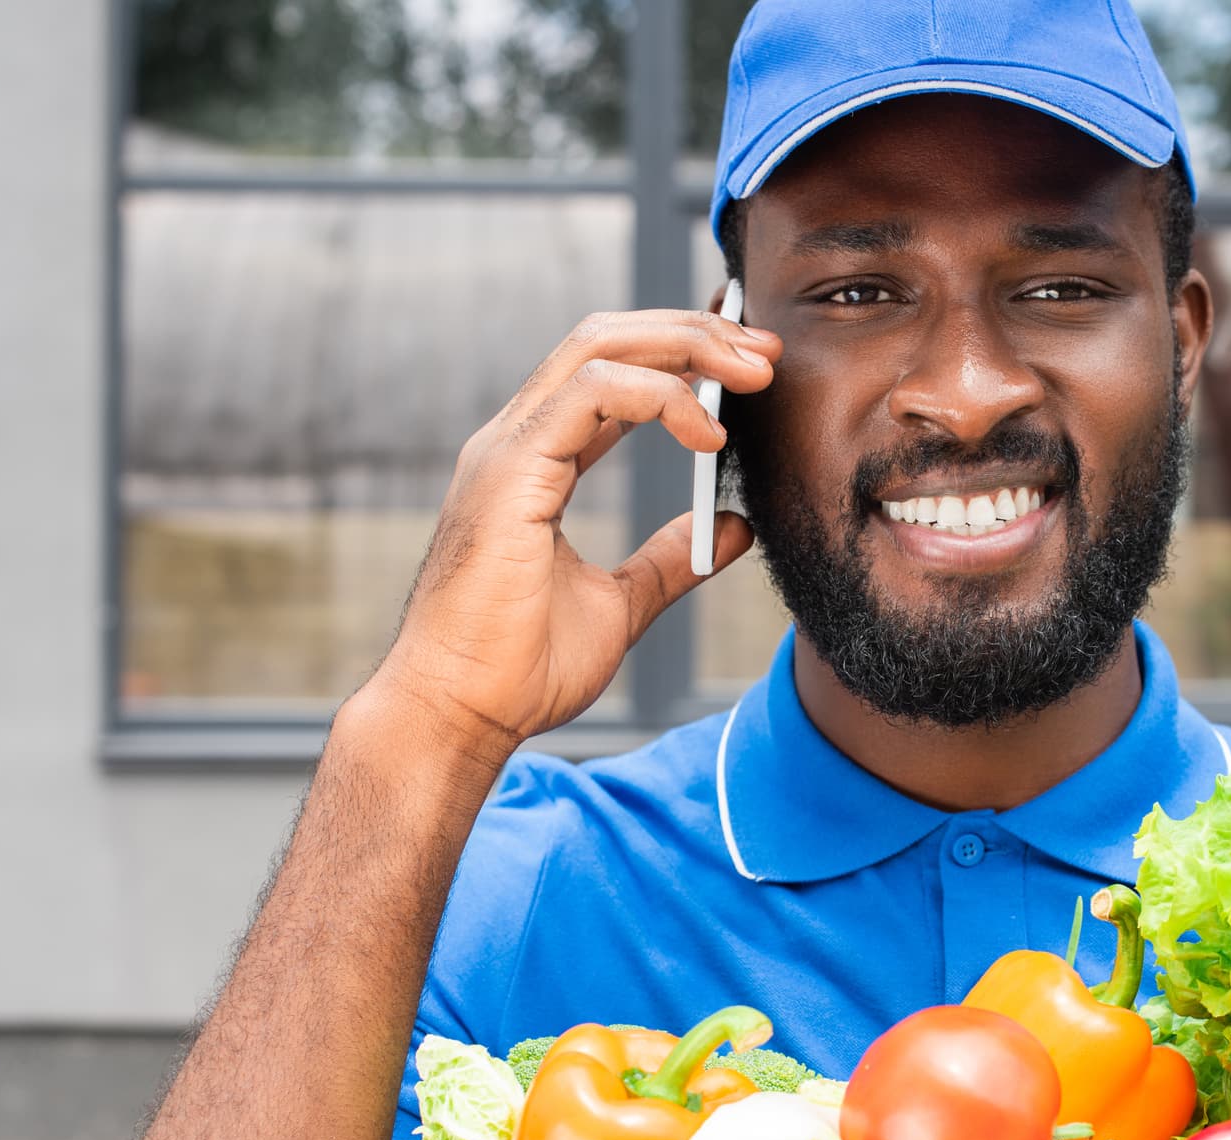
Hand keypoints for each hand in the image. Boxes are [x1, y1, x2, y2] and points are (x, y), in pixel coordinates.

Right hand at [367, 308, 778, 753]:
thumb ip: (669, 560)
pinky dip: (659, 396)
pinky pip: (592, 393)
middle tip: (767, 350)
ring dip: (686, 347)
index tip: (752, 369)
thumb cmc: (519, 669)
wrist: (463, 715)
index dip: (682, 357)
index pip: (611, 373)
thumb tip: (731, 527)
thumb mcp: (619, 605)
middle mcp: (516, 440)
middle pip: (608, 340)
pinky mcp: (509, 470)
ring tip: (752, 372)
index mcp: (535, 461)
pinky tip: (706, 432)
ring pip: (599, 347)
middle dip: (694, 332)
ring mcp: (506, 449)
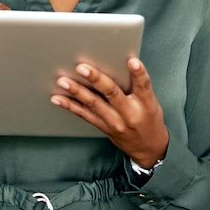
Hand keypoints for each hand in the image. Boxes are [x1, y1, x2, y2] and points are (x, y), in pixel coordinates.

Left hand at [50, 57, 168, 167]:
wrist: (149, 148)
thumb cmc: (149, 118)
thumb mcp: (151, 101)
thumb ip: (138, 85)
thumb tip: (119, 61)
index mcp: (146, 104)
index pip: (144, 86)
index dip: (139, 73)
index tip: (132, 61)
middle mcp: (129, 114)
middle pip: (112, 93)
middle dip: (96, 79)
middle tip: (82, 67)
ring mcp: (114, 122)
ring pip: (94, 104)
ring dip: (77, 91)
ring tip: (63, 81)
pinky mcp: (103, 127)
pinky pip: (84, 115)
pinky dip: (70, 105)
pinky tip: (58, 98)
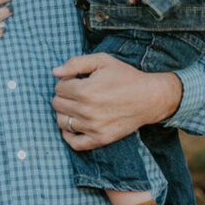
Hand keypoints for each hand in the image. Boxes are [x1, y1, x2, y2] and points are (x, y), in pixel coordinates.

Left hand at [51, 52, 182, 149]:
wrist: (149, 98)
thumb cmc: (125, 76)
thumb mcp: (102, 61)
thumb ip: (75, 63)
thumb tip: (54, 72)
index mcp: (86, 90)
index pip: (58, 87)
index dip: (66, 82)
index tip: (77, 81)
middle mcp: (87, 111)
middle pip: (57, 104)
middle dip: (64, 96)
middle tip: (78, 92)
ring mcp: (93, 127)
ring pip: (61, 122)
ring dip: (66, 112)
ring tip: (78, 106)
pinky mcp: (100, 139)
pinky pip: (74, 143)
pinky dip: (69, 135)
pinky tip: (75, 124)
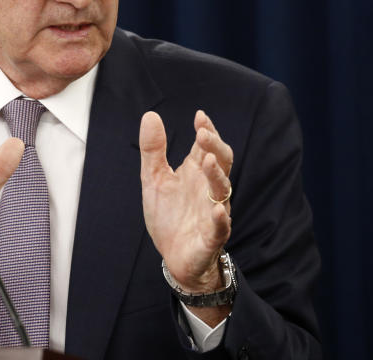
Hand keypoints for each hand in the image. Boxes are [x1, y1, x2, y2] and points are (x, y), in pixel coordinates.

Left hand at [139, 110, 232, 295]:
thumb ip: (153, 150)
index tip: (199, 117)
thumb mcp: (154, 179)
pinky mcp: (211, 237)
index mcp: (195, 173)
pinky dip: (220, 219)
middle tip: (203, 134)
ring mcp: (213, 212)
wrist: (173, 256)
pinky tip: (217, 210)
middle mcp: (208, 189)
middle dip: (214, 147)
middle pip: (220, 163)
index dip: (206, 131)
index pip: (206, 147)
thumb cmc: (168, 215)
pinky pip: (220, 227)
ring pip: (222, 191)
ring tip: (206, 161)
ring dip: (216, 176)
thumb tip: (151, 115)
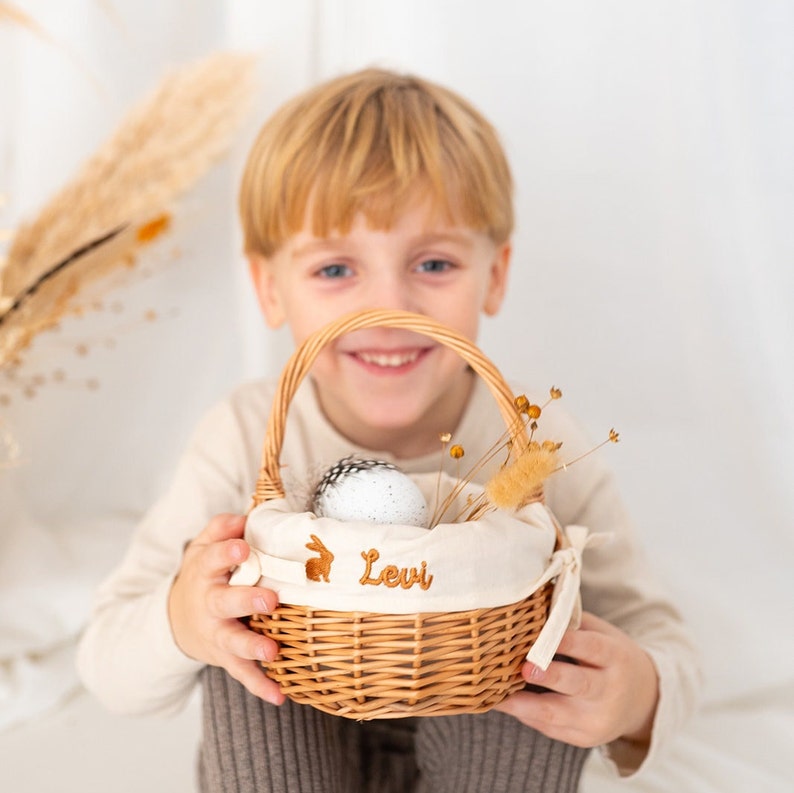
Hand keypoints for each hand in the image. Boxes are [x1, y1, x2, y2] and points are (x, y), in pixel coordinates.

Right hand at [168, 513, 284, 704]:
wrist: (177, 619)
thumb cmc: (205, 574)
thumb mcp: (203, 546)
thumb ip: (221, 528)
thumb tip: (243, 517)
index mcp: (205, 571)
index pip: (212, 558)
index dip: (226, 552)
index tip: (244, 547)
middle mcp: (209, 603)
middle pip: (225, 602)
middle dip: (246, 600)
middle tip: (270, 599)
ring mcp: (216, 633)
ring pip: (233, 642)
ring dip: (252, 647)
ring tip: (272, 651)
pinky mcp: (225, 657)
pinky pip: (242, 673)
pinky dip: (260, 686)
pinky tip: (280, 696)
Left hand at [495, 612, 658, 748]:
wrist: (643, 700)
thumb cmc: (612, 657)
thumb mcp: (604, 634)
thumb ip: (573, 623)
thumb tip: (533, 605)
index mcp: (617, 658)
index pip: (593, 648)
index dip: (568, 642)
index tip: (541, 634)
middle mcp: (610, 691)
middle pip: (579, 684)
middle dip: (550, 676)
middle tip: (524, 668)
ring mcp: (597, 719)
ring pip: (558, 714)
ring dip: (525, 705)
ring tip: (498, 694)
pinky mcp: (583, 738)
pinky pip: (551, 728)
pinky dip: (526, 715)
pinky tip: (505, 703)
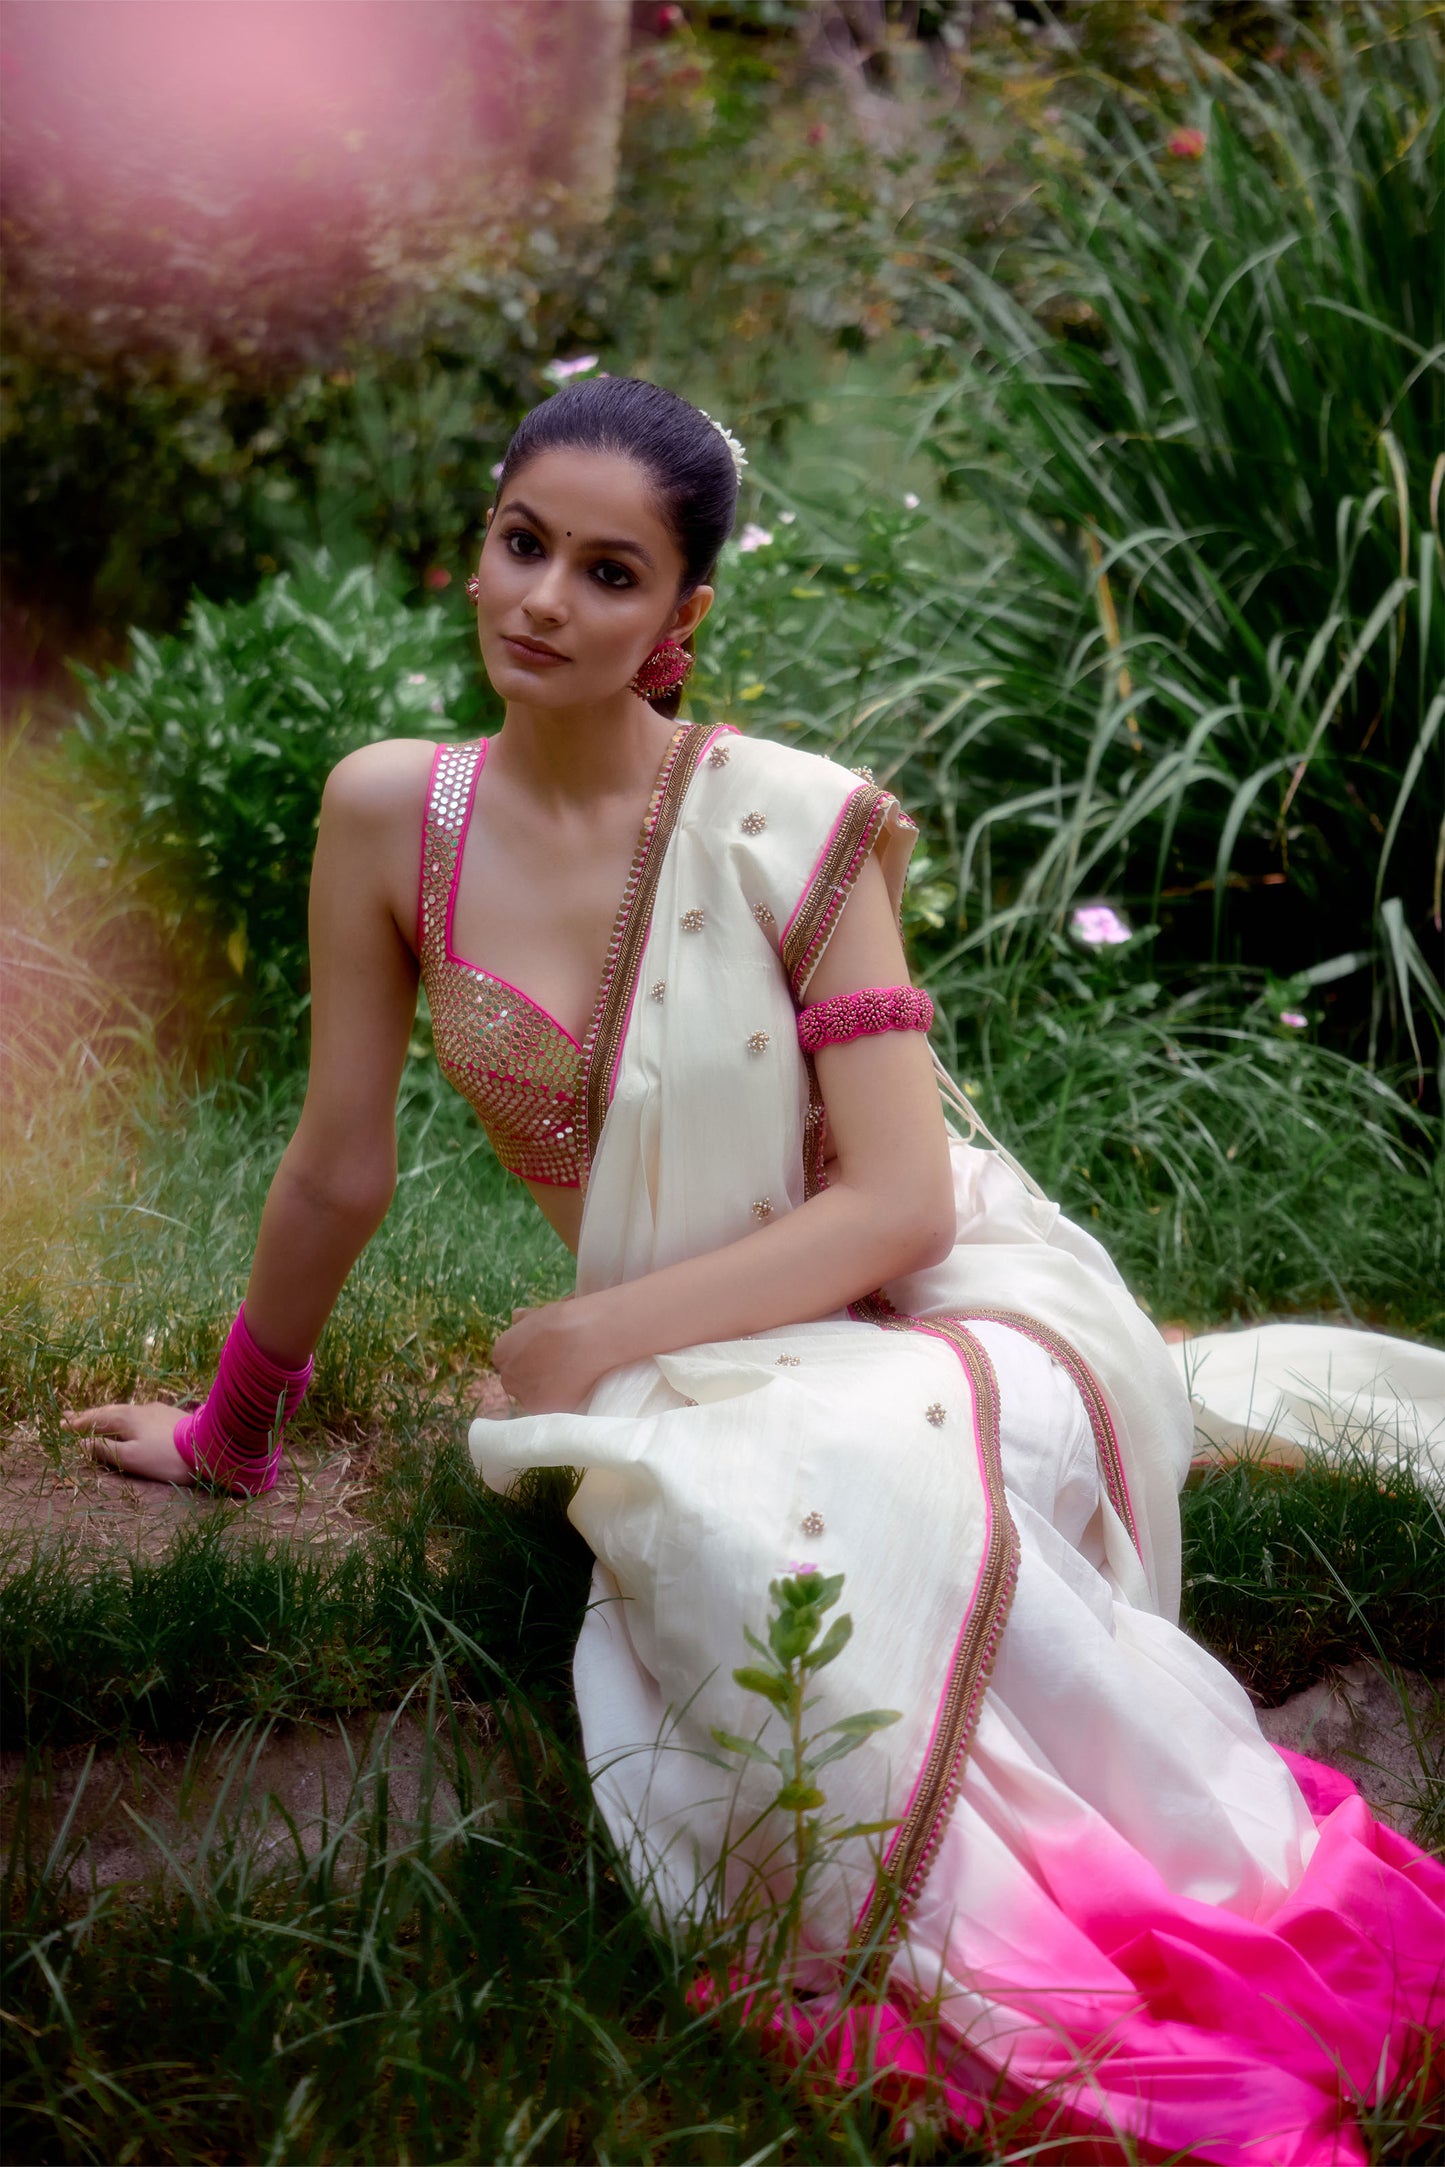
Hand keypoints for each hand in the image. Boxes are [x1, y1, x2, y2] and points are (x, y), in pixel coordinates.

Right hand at [61, 1401, 195, 1486]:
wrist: (209, 1445)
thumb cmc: (167, 1457)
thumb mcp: (132, 1458)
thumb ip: (106, 1450)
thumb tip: (83, 1444)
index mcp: (126, 1418)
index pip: (95, 1419)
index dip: (77, 1424)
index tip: (60, 1425)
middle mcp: (139, 1408)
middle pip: (108, 1411)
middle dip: (88, 1415)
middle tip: (69, 1416)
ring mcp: (156, 1409)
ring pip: (124, 1410)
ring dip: (105, 1414)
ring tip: (94, 1416)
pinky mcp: (169, 1414)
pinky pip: (137, 1413)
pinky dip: (123, 1416)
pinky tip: (128, 1418)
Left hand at [489, 1297, 608, 1414]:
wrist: (594, 1339)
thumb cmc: (568, 1320)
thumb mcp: (541, 1314)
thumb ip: (525, 1321)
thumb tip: (517, 1316)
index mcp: (502, 1352)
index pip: (507, 1360)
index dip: (525, 1356)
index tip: (543, 1353)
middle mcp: (508, 1377)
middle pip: (516, 1380)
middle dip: (530, 1375)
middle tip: (555, 1366)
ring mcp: (526, 1396)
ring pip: (532, 1396)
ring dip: (544, 1390)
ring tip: (568, 1376)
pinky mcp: (548, 1410)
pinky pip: (550, 1407)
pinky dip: (560, 1399)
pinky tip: (575, 1386)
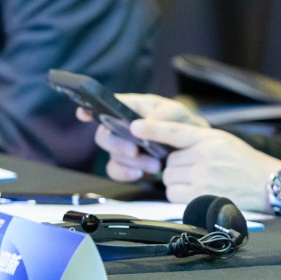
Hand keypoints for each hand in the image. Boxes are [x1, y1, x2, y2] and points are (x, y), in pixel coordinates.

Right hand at [79, 93, 204, 182]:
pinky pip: (117, 170)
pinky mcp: (129, 164)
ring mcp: (124, 146)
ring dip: (129, 162)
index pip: (106, 105)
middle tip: (135, 150)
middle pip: (103, 134)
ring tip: (154, 165)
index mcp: (133, 107)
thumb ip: (162, 115)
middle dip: (116, 144)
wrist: (197, 149)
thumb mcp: (177, 113)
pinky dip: (126, 174)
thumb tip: (140, 124)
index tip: (83, 114)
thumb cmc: (184, 124)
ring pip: (112, 155)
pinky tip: (139, 174)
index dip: (90, 109)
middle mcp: (123, 126)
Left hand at [125, 115, 280, 216]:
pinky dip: (179, 194)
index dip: (153, 128)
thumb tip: (168, 148)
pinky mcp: (199, 196)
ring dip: (177, 180)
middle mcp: (204, 156)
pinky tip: (196, 191)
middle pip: (169, 161)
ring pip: (168, 177)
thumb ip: (195, 140)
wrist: (265, 183)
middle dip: (177, 166)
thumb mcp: (222, 140)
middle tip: (196, 168)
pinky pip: (172, 194)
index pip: (175, 131)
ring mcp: (201, 177)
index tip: (135, 126)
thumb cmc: (243, 162)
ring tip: (198, 179)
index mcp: (208, 138)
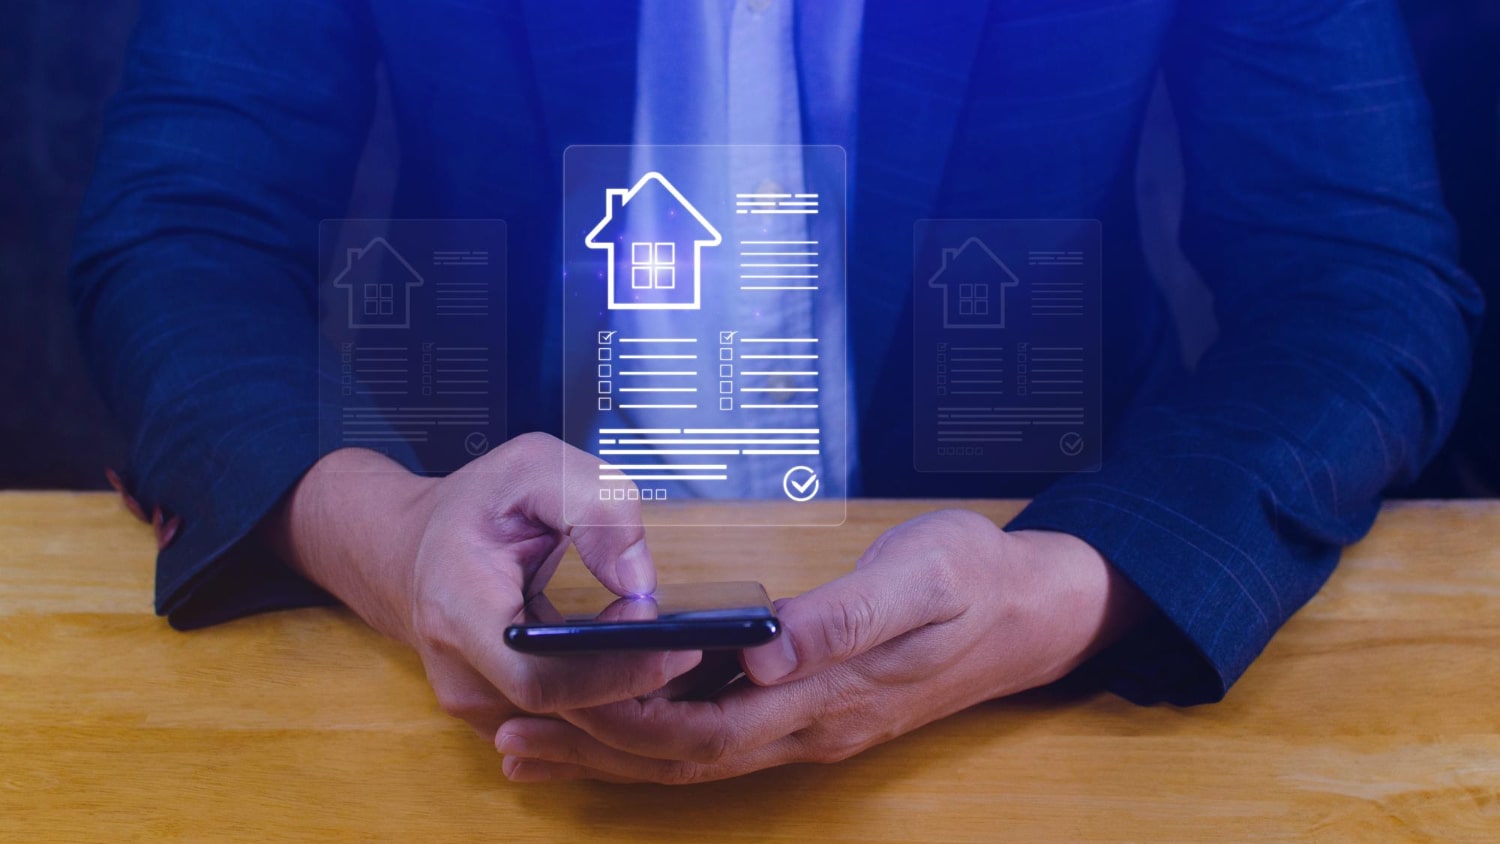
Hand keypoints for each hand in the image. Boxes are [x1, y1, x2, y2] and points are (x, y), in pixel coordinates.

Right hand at [262, 435, 701, 738]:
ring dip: (628, 698)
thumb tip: (639, 580)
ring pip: (567, 724)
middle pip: (564, 712)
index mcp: (459, 607)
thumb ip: (596, 506)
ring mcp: (473, 700)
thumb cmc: (475, 505)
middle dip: (637, 685)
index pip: (542, 678)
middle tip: (695, 648)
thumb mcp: (536, 466)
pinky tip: (643, 668)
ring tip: (678, 656)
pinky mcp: (492, 711)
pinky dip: (607, 699)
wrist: (408, 546)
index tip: (675, 646)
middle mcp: (460, 670)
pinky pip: (561, 721)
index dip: (615, 674)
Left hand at [494, 509, 1145, 782]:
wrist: (1032, 608)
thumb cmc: (975, 579)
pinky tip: (625, 718)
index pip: (706, 730)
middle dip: (596, 750)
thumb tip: (765, 651)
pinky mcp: (814, 707)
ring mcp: (812, 724)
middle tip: (511, 735)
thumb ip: (844, 618)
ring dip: (617, 752)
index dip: (627, 723)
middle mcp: (811, 726)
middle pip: (685, 756)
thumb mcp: (922, 578)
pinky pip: (721, 734)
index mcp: (828, 697)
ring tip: (538, 742)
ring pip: (697, 754)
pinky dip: (661, 733)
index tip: (556, 704)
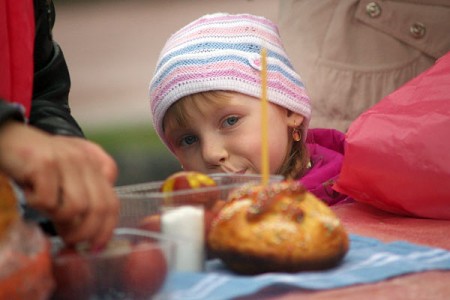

_EXERCISE_
Wherever the word "Left" turns up in the material, copy the whole line.

_RESULT OF THIS EXERCISE_
Left hand at [50, 57, 168, 167]:
Left hand at [51, 52, 182, 149]:
Left hand at [139, 110, 232, 295]:
Left hand at [495, 612, 658, 748]:
Left hand at [489, 1297, 608, 1414]:
Left hand at [125, 115, 280, 216]:
Left hand at [494, 509, 1145, 782]:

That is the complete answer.